The pandemic, however, has produced some profound changes in consumer behavior and business practices that may prove to have a lasting impact. These include e-commerce, working from home, on-demand video conferencing, remote learning/teaching and many more. Technology has been the driving force in human adaptation to the challenge of the pandemic. Some of the technologies that have helped us adapt were experiencing strong growth prior to the pandemic. COVID-19 threw their growth into hyperdrive. Some of these technologies will continue to experience strong growth in the post pandemic world because they are now perceived as just a better way to do things. Others will fade as their utility diminishes in a post-pandemic world.

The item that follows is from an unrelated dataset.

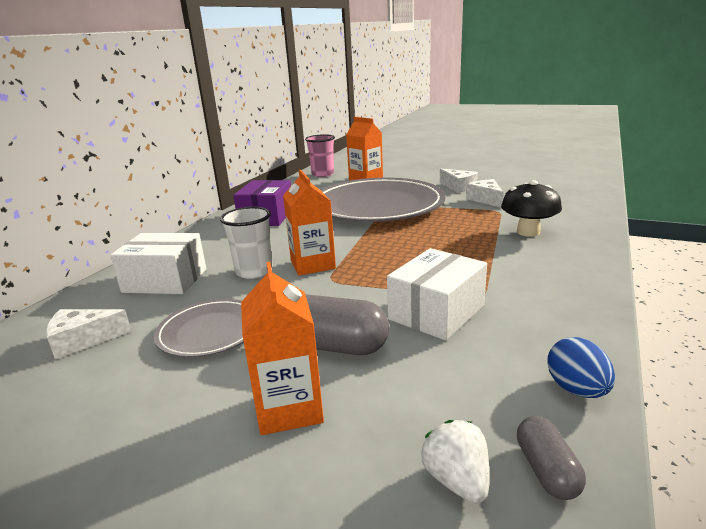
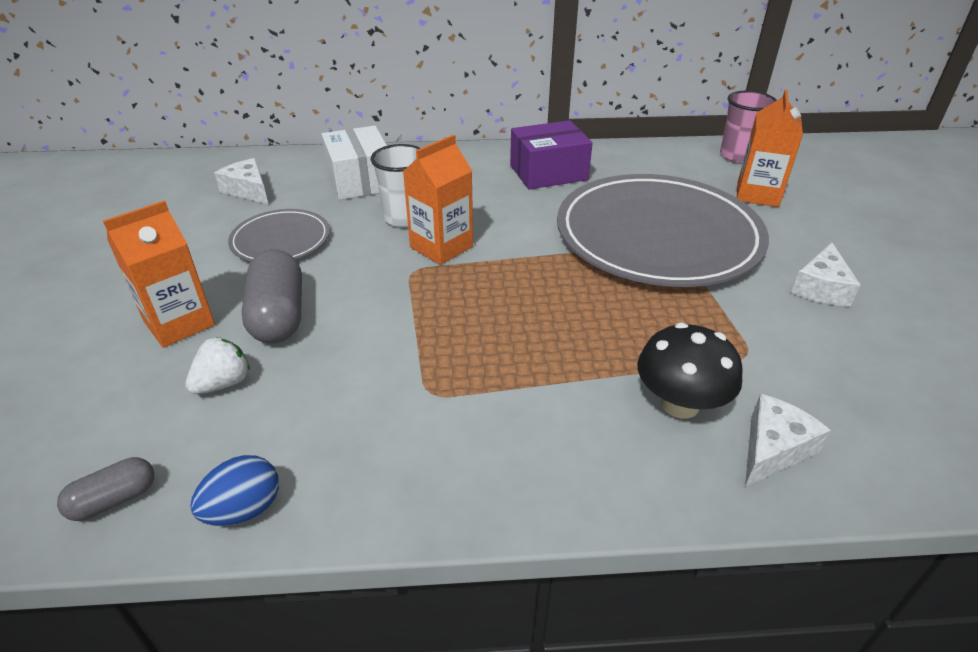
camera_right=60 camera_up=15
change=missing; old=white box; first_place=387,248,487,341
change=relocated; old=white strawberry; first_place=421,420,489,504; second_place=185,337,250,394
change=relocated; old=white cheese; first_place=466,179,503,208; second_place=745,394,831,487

Transitions are always uncomfortable and sometimes painful. Much of the discomfort and pain is the result of uncertainty. In the case of the US economy as it emerges from COVID-19, the uncertainties are many. A partial list of the more important concerns includes:
- Will the sheer amount of stimulus that has been applied to the economy including zero percent short term interest rates and trillions of dollars in direct government spending produce an overheated and inflationary economy?

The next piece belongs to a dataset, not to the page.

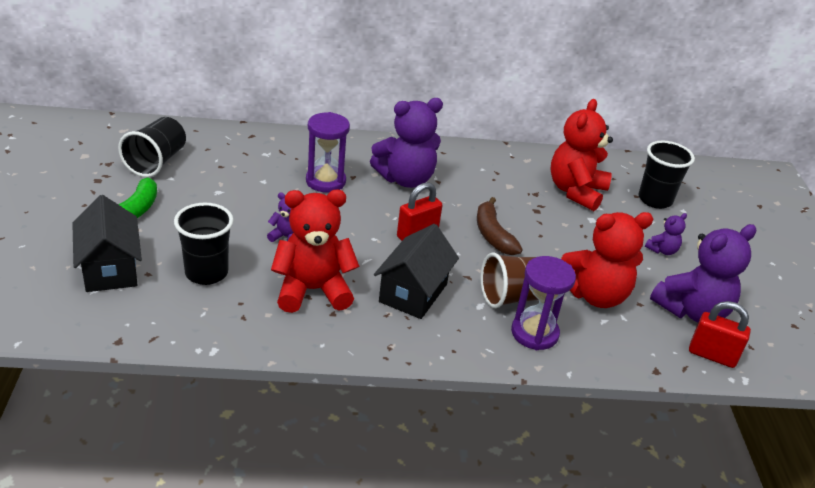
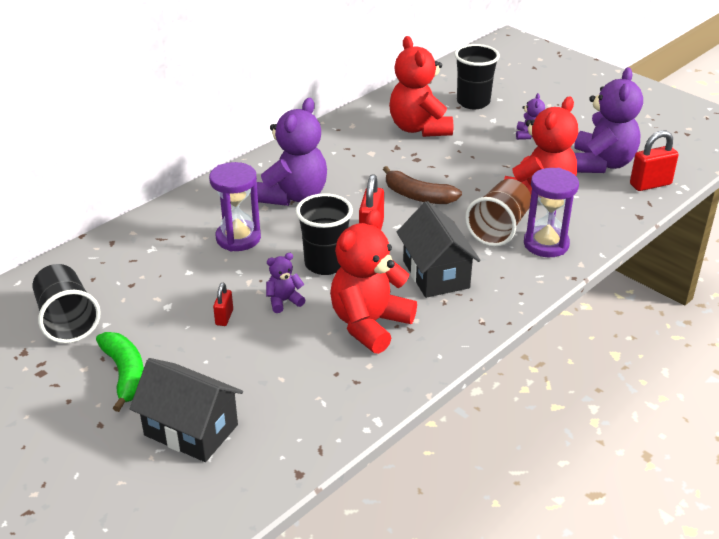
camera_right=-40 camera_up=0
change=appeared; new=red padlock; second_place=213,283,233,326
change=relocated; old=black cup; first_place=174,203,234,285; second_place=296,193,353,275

- Will the explosive growth in technology continue?
- The pandemic has exposed weaknesses in our healthcare system. Will this exposure result in changes in the way we deliver and pay for healthcare?

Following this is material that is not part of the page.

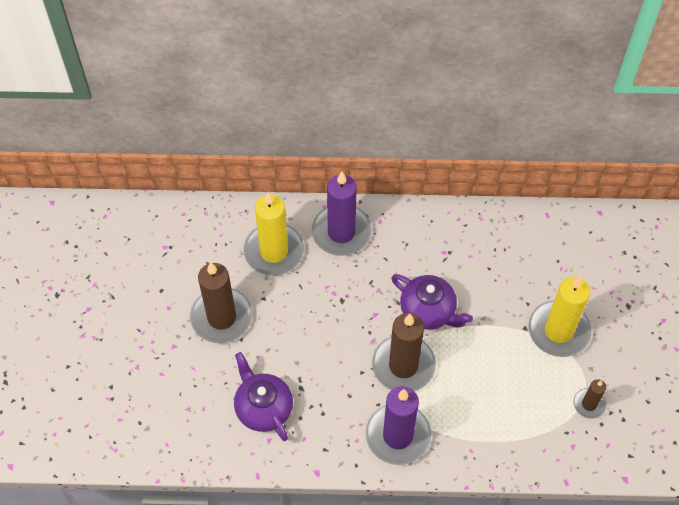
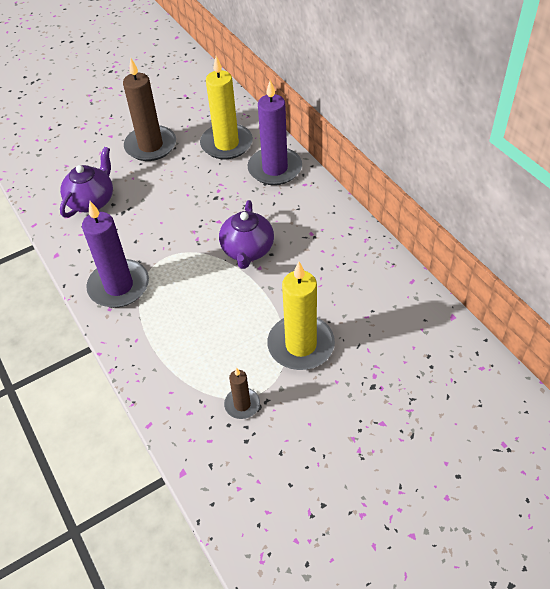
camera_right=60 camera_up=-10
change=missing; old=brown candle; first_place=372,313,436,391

- Will the biotechnology that allowed the development of multiple extremely effective COVID-19 vaccines in record time yield other medical advancements?
The answers to these concerns will take a few years to become evident. There is really no way to predict the outcomes and there is very little historical precedent on which to base projections. Good investment practice in transitionary periods is to watch, evaluate and be flexible. What worked pre-pandemic may not work post-pandemic. The only way to invest in transitional economic periods is to be willing to discard what is clearly not working and adopt what is. At the same time, with change as rapid as it is today, one can be fooled by short-term trends that have no staying power. This is a very good time to step back and say, “does this make any sense or is it sustainable long enough to be investable?”.
One thing is certain, economic transitions will bring us more volatile markets in the months ahead. Most of us make it through the transitional periods in our life by relying on the principles that we learned very early in life. Fortunately, there are also some timeless investment principles that can help you navigate through tough, unpredictable periods in the market.
- Market timing does not work – stay invested
- Know your tolerance for risk and do not exceed it
- Know what you own and why you own it
- Invest with and follow the advice of people you know and trust
At PSI we will do what we always do. We will study, we will monitor, and we will invest our client’s funds using those principles.